FROM composer:2.0 as composer

WORKDIR /app/
COPY composer.* ./
# --ignore-platform-reqs as composer image uses PHP 8
RUN composer install --ignore-platform-reqs


FROM php:7.4

WORKDIR /app/
COPY . /app
COPY --from=composer /app/vendor /app/vendor

ENTRYPOINT [ "php" ]
CMD [ "run.php" ]Code language: PHP (php)

And a Github action workflow to build it. (Not included inline here as it is a bit long, and is just a modified example workflow).

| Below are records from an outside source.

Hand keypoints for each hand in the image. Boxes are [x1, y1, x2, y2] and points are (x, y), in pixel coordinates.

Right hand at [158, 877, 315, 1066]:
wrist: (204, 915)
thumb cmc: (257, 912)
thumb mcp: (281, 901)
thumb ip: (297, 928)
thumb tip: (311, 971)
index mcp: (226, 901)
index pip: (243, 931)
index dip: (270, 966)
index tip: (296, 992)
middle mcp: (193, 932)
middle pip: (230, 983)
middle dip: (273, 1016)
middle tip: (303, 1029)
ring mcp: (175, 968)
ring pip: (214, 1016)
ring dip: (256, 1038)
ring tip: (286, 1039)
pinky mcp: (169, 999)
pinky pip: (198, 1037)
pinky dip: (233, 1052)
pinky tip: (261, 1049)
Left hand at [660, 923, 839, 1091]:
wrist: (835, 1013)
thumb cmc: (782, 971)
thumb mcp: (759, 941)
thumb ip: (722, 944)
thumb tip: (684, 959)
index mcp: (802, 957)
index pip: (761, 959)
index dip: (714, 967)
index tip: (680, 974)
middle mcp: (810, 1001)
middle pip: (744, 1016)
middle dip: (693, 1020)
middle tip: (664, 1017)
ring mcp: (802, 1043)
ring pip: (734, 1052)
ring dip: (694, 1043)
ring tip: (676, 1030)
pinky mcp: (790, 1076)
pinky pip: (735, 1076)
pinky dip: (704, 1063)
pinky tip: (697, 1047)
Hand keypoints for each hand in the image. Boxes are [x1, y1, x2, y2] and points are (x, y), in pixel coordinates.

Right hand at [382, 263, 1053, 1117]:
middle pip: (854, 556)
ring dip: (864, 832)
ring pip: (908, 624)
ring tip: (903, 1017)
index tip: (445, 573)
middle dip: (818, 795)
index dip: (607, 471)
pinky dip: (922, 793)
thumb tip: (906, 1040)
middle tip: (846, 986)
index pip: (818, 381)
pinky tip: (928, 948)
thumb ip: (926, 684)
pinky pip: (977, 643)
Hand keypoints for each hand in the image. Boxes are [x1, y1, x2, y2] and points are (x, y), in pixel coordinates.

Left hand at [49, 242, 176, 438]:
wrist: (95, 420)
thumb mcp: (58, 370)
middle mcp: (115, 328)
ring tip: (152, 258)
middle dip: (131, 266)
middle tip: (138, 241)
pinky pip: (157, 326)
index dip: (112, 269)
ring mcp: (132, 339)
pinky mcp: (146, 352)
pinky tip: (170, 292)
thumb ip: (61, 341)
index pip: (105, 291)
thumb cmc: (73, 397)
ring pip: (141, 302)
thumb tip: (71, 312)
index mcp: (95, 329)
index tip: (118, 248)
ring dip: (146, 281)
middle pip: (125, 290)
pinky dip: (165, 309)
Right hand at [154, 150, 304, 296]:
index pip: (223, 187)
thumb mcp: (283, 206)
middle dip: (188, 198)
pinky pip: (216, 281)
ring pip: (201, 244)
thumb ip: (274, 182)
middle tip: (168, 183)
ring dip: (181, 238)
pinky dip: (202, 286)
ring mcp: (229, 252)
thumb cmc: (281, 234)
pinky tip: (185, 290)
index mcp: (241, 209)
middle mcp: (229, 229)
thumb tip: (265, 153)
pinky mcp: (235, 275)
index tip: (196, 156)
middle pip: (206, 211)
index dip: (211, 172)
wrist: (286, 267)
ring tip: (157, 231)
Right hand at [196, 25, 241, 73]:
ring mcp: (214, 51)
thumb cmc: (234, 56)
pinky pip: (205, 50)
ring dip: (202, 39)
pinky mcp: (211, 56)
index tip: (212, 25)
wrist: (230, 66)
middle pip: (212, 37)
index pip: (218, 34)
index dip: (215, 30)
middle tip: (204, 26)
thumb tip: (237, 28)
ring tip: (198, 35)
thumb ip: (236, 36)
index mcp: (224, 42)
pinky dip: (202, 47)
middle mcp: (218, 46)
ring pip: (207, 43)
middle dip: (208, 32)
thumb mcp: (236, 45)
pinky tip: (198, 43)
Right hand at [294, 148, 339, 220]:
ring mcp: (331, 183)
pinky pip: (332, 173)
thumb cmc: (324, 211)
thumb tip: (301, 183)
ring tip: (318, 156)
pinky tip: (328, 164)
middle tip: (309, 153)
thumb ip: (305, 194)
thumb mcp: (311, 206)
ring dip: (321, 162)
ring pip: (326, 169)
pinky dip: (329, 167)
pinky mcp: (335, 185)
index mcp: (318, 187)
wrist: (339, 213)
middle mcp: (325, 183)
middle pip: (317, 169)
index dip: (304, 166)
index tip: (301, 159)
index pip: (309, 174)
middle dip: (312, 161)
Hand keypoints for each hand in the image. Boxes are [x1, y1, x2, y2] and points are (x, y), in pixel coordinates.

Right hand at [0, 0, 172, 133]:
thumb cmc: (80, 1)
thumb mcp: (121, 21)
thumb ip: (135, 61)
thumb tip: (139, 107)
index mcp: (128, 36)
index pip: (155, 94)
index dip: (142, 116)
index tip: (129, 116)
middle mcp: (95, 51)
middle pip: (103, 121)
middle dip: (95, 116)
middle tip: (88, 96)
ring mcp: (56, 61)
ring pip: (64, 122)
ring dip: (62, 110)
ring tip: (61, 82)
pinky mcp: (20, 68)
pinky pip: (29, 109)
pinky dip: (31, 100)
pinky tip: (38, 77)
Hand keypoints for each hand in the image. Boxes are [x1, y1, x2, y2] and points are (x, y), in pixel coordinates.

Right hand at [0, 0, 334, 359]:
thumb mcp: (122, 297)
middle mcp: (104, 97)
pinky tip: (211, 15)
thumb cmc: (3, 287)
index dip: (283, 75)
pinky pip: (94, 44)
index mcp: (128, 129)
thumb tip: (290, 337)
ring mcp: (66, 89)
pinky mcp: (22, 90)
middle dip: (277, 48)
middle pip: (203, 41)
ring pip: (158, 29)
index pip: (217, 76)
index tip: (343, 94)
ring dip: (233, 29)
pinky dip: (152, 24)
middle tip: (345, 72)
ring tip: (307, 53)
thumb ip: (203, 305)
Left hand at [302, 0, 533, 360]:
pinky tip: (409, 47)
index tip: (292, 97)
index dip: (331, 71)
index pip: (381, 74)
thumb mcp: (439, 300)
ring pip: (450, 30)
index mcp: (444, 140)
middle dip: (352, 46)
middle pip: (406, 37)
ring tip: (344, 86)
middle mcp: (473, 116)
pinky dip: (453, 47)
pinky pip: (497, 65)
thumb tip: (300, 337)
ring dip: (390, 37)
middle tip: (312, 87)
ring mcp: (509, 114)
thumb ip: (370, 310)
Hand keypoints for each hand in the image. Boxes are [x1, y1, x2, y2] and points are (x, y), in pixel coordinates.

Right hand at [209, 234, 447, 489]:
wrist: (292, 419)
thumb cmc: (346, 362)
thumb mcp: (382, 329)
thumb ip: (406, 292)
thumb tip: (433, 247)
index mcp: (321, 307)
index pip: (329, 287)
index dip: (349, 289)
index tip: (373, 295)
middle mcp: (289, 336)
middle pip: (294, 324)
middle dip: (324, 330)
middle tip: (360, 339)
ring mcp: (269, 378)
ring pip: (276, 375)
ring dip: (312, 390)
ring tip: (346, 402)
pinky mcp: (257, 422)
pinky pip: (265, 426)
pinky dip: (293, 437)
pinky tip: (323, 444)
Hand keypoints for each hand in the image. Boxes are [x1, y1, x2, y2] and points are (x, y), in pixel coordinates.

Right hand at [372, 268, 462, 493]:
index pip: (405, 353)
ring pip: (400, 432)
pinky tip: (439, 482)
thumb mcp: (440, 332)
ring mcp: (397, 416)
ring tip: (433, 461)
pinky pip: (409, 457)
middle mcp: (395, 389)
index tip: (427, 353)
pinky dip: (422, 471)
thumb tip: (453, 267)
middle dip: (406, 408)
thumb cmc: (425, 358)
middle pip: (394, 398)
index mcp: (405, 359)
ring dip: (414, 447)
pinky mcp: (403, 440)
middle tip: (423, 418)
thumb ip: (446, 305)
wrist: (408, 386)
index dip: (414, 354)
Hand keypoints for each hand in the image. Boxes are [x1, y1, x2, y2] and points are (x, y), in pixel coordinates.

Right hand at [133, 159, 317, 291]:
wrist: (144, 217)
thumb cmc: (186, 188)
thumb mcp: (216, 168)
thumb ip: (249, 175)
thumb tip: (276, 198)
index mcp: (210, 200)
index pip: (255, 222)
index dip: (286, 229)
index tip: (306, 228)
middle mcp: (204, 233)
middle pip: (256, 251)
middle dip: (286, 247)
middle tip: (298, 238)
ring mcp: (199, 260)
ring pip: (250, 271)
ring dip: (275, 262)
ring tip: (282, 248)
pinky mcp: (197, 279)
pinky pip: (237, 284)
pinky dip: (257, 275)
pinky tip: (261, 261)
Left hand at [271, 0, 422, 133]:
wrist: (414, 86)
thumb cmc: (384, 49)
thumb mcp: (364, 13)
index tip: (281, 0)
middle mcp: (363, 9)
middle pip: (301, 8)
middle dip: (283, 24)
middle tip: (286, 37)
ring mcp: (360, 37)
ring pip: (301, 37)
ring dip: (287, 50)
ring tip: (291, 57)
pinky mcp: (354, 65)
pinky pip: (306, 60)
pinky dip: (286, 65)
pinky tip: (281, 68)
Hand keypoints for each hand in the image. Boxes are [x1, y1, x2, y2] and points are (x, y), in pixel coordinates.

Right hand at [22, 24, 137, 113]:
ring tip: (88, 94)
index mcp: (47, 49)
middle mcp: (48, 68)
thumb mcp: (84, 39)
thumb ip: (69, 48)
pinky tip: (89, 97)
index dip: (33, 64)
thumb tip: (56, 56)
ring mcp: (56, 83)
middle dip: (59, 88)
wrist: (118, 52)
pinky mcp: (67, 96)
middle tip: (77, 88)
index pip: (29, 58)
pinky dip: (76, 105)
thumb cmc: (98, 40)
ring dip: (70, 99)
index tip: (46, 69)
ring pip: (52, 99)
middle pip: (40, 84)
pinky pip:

The image listed under Github packages for the repository
Successful image build

5) Deployment (Cron)

In order to run the bot on Github actions I need to put all of the secrets needed for environment variables into the secret settings. I make sure of an action to then add these secrets to a .env file which is read by docker when running the built image.

name: Bot Run
on:
  workflow_dispatch:
  schedule:
    - cron: '30 * * * *'  # At minute 30 (once an hour)

jobs:
  run:
    runs-on: ubuntu-latest
    steps:

    - name: Make envfile
      uses: SpicyPizza/create-envfile@v1
      with:
        envkey_JSONSTORAGE_KEY: ${{ secrets.JSONSTORAGE_KEY }}
        envkey_JSONSTORAGE_OBJECT: ${{ secrets.JSONSTORAGE_OBJECT }}
        envkey_TWITTER_ACCESS_TOKEN: ${{ secrets.TWITTER_ACCESS_TOKEN }}
        envkey_TWITTER_ACCESS_TOKEN_SECRET: ${{ secrets.TWITTER_ACCESS_TOKEN_SECRET }}
        envkey_TWITTER_CONSUMER_KEY: ${{ secrets.TWITTER_CONSUMER_KEY }}
        envkey_TWITTER_CONSUMER_SECRET: ${{ secrets.TWITTER_CONSUMER_SECRET }}
        envkey_TWITTER_USER: ${{ secrets.TWITTER_USER }}
        file_name: .env

    - name: Log into registry
      run: echo "${{ secrets.GITHUB_TOKEN }}" | docker login docker.pkg.github.com -u ${{ github.actor }} --password-stdin

    - name: Pull the bot image
      run: docker pull docker.pkg.github.com/addshore/twitter-wikidatameter/bot:latest
    - name: Run the bot image
      run: docker run --rm --env-file .env docker.pkg.github.com/addshore/twitter-wikidatameter/bot:latestCode language: PHP (php)

And now the bot code should run every 30 minuites!

Result

I look forward to adding more tweets and refinements to this bot in the future.

There is already a request for Mastodon support and ideas for other milestones to add.